Durante a reunião, Denise Pires de Carvalho reconheceu a disparidade regional e afirmou que a redução do desequilíbrio é prioridade institucional. Segundo ela, embora a diferença venha diminuindo desde os anos 2000, ainda é necessário avançar na descentralização dos investimentos. A presidente da CAPES também solicitou apoio dos governadores nordestinos no Congresso Nacional para garantir suplementação orçamentária, diante dos cortes sucessivos que, segundo ela, limitaram a expansão de bolsas e programas.
Dados apresentados pelo Consórcio indicam que as regiões Sul e Sudeste concentram 66,5% das bolsas da CAPES, enquanto Norte e Nordeste somam 25,4%. Nos editais de excelência, como os Institutos Nacionais de Ciência e Tecnologia (INCTs), o eixo Sul-Sudeste reúne 70,6% dos recursos, restando menos de 25% para Norte e Nordeste. A concentração de programas com notas máximas (6 e 7) também segue esse padrão: 395 no Sul-Sudeste contra 45 no Nordeste.
Na avaliação dos governadores, o modelo de distribuição baseado exclusivamente em critérios formaais de mérito acaba por reproduzir desigualdades históricas, favorecendo regiões com maior densidade científica já consolidada.
Fábio Guedes ressaltou que, nos últimos anos, especialmente durante o governo anterior ao presidente Luiz Inácio Lula da Silva, houve retração significativa no investimento federal em pós-graduação, o que levou os estados a ampliarem a participação de recursos próprios para evitar a interrupção de cursos. Segundo ele, fundações estaduais do Nordeste destinam percentuais superiores aos praticados em estados mais ricos. Enquanto a Fapesp, de São Paulo, compromete 12,79% do orçamento com bolsas, fundações como a Fapesb (BA), a Facepe (PE) e a própria Fapeal (AL) destinam percentuais acima de 40%.
O crescimento do número de cursos de mestrado e doutorado na região, contudo, tem elevado a pressão sobre os cofres estaduais. Para o Consórcio Nordeste, a ampliação das 1.200 bolsas anuais até 2028 é medida estratégica para sustentar a expansão da pós-graduação.

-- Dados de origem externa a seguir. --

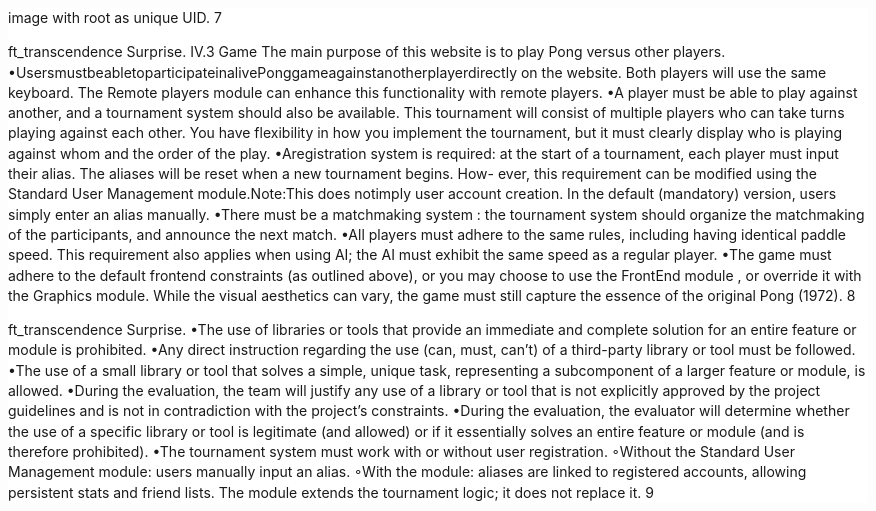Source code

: image with root as unique UID.
7

ft_transcendence Surprise.
IV.3 Game
The main purpose of this website is to play Pong versus other players.
•UsersmustbeabletoparticipateinalivePonggameagainstanotherplayerdirectly
on the website. Both players will use the same keyboard. The Remote players
module can enhance this functionality with remote players.
•A player must be able to play against another, and a tournament system should
also be available. This tournament will consist of multiple players who can take
turns playing against each other. You have flexibility in how you implement the
tournament, but it must clearly display who is playing against whom and the order
of the play.
•Aregistration system is required: at the start of a tournament, each player must
input their alias. The aliases will be reset when a new tournament begins. How-
ever, this requirement can be modified using the Standard User Management
module.Note:This does notimply user account creation.
In the default (mandatory) version, users simply enter an alias manually.
•There must be a matchmaking system : the tournament system should organize
the matchmaking of the participants, and announce the next match.
•All players must adhere to the same rules, including having identical paddle speed.
This requirement also applies when using AI; the AI must exhibit the same speed
as a regular player.
•The game must adhere to the default frontend constraints (as outlined above), or
you may choose to use the FrontEnd module , or override it with the Graphics
module. While the visual aesthetics can vary, the game must still capture the
essence of the original Pong (1972).
8

ft_transcendence Surprise.
•The use of libraries or tools that provide an immediate
and complete solution for an entire feature or module is
prohibited.
•Any direct instruction regarding the use (can, must, can’t) of
a third-party library or tool must be followed.
•The use of a small library or tool that solves a simple,
unique task, representing a subcomponent of a larger feature
or module, is allowed.
•During the evaluation, the team will justify any use of a
library or tool that is not explicitly approved by the project
guidelines and is not in contradiction with the project’s
constraints.
•During the evaluation, the evaluator will determine whether the
use of a specific library or tool is legitimate (and allowed)
or if it essentially solves an entire feature or module (and is
therefore prohibited).
•The tournament system must work with or without user
registration.
◦Without the Standard User Management module: users
manually input an alias.
◦With the module: aliases are linked to registered
accounts, allowing persistent stats and friend lists.
The module extends the tournament logic; it does not replace
it.
9
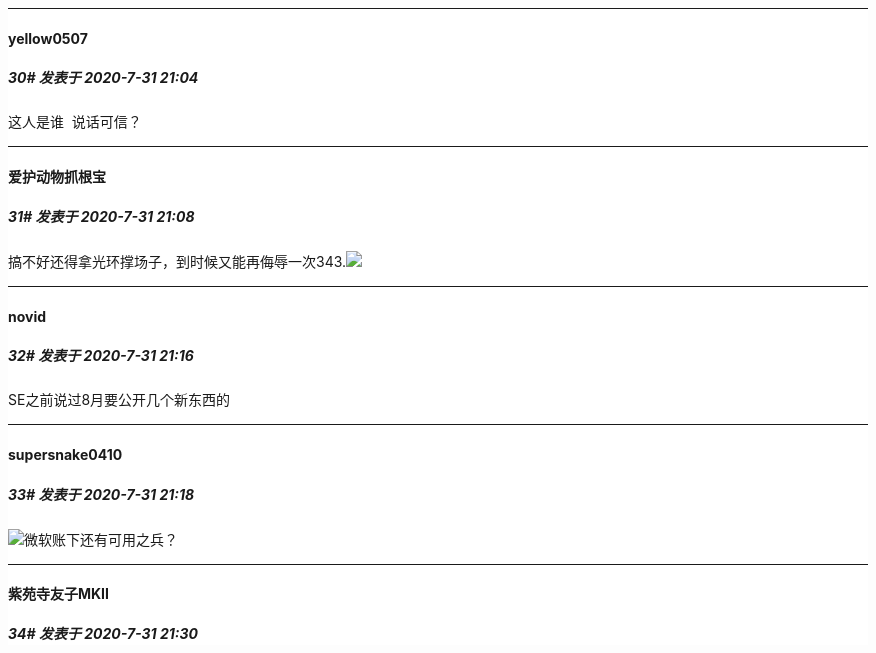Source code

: 


-----

####  yellow0507  
##### 30#       发表于 2020-7-31 21:04




这人是谁  说话可信？







-----

####  爱护动物抓根宝  
##### 31#       发表于 2020-7-31 21:08




搞不好还得拿光环撑场子，到时候又能再侮辱一次343.<img src="https://static.saraba1st.com/image/smiley/face2017/058.png" referrerpolicy="no-referrer">







-----

####  novid  
##### 32#       发表于 2020-7-31 21:16




SE之前说过8月要公开几个新东西的







-----

####  supersnake0410  
##### 33#       发表于 2020-7-31 21:18



<img src="https://static.saraba1st.com/image/smiley/face2017/066.png" referrerpolicy="no-referrer">微软账下还有可用之兵？







-----

####  紫苑寺友子MKII  
##### 34#       发表于 2020-7-31 21:30
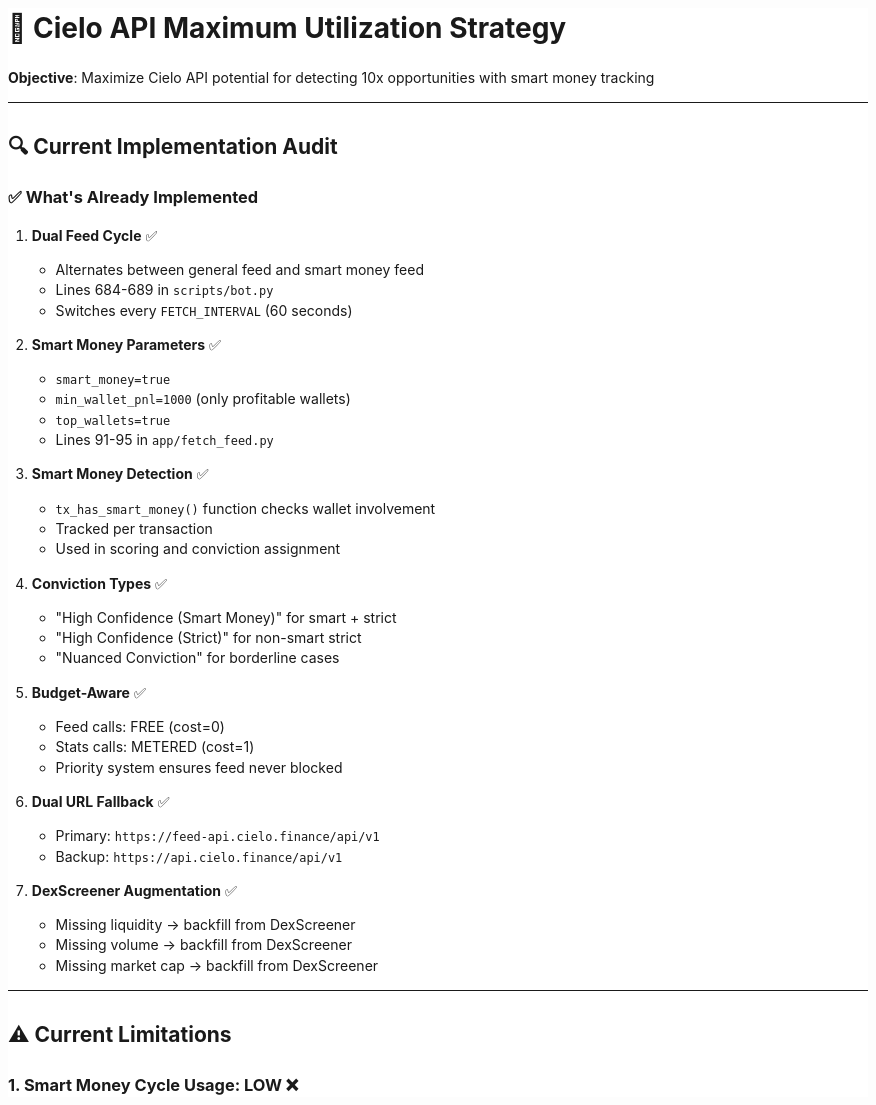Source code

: # 🚀 Cielo API Maximum Utilization Strategy

**Objective**: Maximize Cielo API potential for detecting 10x opportunities with smart money tracking

---

## 🔍 Current Implementation Audit

### **✅ What's Already Implemented**

1. **Dual Feed Cycle** ✅
   - Alternates between general feed and smart money feed
   - Lines 684-689 in `scripts/bot.py`
   - Switches every `FETCH_INTERVAL` (60 seconds)

2. **Smart Money Parameters** ✅
   - `smart_money=true`
   - `min_wallet_pnl=1000` (only profitable wallets)
   - `top_wallets=true`
   - Lines 91-95 in `app/fetch_feed.py`

3. **Smart Money Detection** ✅
   - `tx_has_smart_money()` function checks wallet involvement
   - Tracked per transaction
   - Used in scoring and conviction assignment

4. **Conviction Types** ✅
   - "High Confidence (Smart Money)" for smart + strict
   - "High Confidence (Strict)" for non-smart strict
   - "Nuanced Conviction" for borderline cases

5. **Budget-Aware** ✅
   - Feed calls: FREE (cost=0)
   - Stats calls: METERED (cost=1)
   - Priority system ensures feed never blocked

6. **Dual URL Fallback** ✅
   - Primary: `https://feed-api.cielo.finance/api/v1`
   - Backup: `https://api.cielo.finance/api/v1`

7. **DexScreener Augmentation** ✅
   - Missing liquidity → backfill from DexScreener
   - Missing volume → backfill from DexScreener
   - Missing market cap → backfill from DexScreener

---

## ⚠️ Current Limitations

### **1. Smart Money Cycle Usage: LOW** ❌
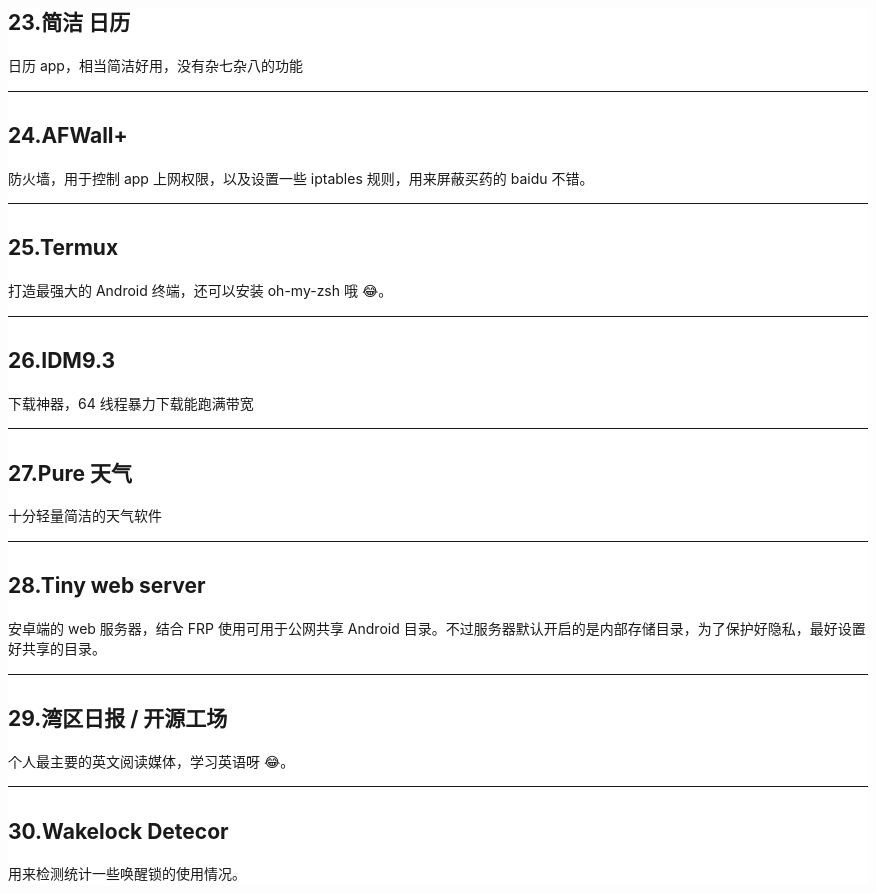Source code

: 
## 23.简洁 日历

日历 app，相当简洁好用，没有杂七杂八的功能

---

## 24.AFWall+

防火墙，用于控制 app 上网权限，以及设置一些 iptables 规则，用来屏蔽买药的 baidu 不错。

---

## 25.Termux

打造最强大的 Android 终端，还可以安装 oh-my-zsh 哦 😂。

---

## 26.IDM9.3

下载神器，64 线程暴力下载能跑满带宽

---

## 27.Pure 天气

十分轻量简洁的天气软件

---

## 28.Tiny web server

安卓端的 web 服务器，结合 FRP 使用可用于公网共享 Android 目录。不过服务器默认开启的是内部存储目录，为了保护好隐私，最好设置好共享的目录。

---

## 29.湾区日报 / 开源工场

个人最主要的英文阅读媒体，学习英语呀 😂。

---

## 30.Wakelock Detecor

用来检测统计一些唤醒锁的使用情况。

Além do aumento das bolsas, foram apresentadas propostas estruturantes, como a criação de cotas regionais de desenvolvimento, com reserva de 20% a 30% dos recursos em editais de excelência para Norte, Nordeste e Centro-Oeste; a implantação do programa “Salto de Qualidade”, voltado à elevação de programas com notas 4 e 5 ao patamar 6 e 7; e a adoção de mecanismo de cofinanciamento automático entre CAPES e fundações estaduais. O Consórcio também solicitou a reedição do Programa Nacional de Pós-Doutorado (PNPD), atualmente restrito a cursos com notas máximas.
Para Paulo Dantas, a revisão dos critérios de distribuição e a ampliação das bolsas não são apenas medidas de correção regional, mas estratégia nacional de desenvolvimento. Segundo ele, investir em pós-graduação é política estruturante para reduzir desigualdades e fortalecer a ciência brasileira.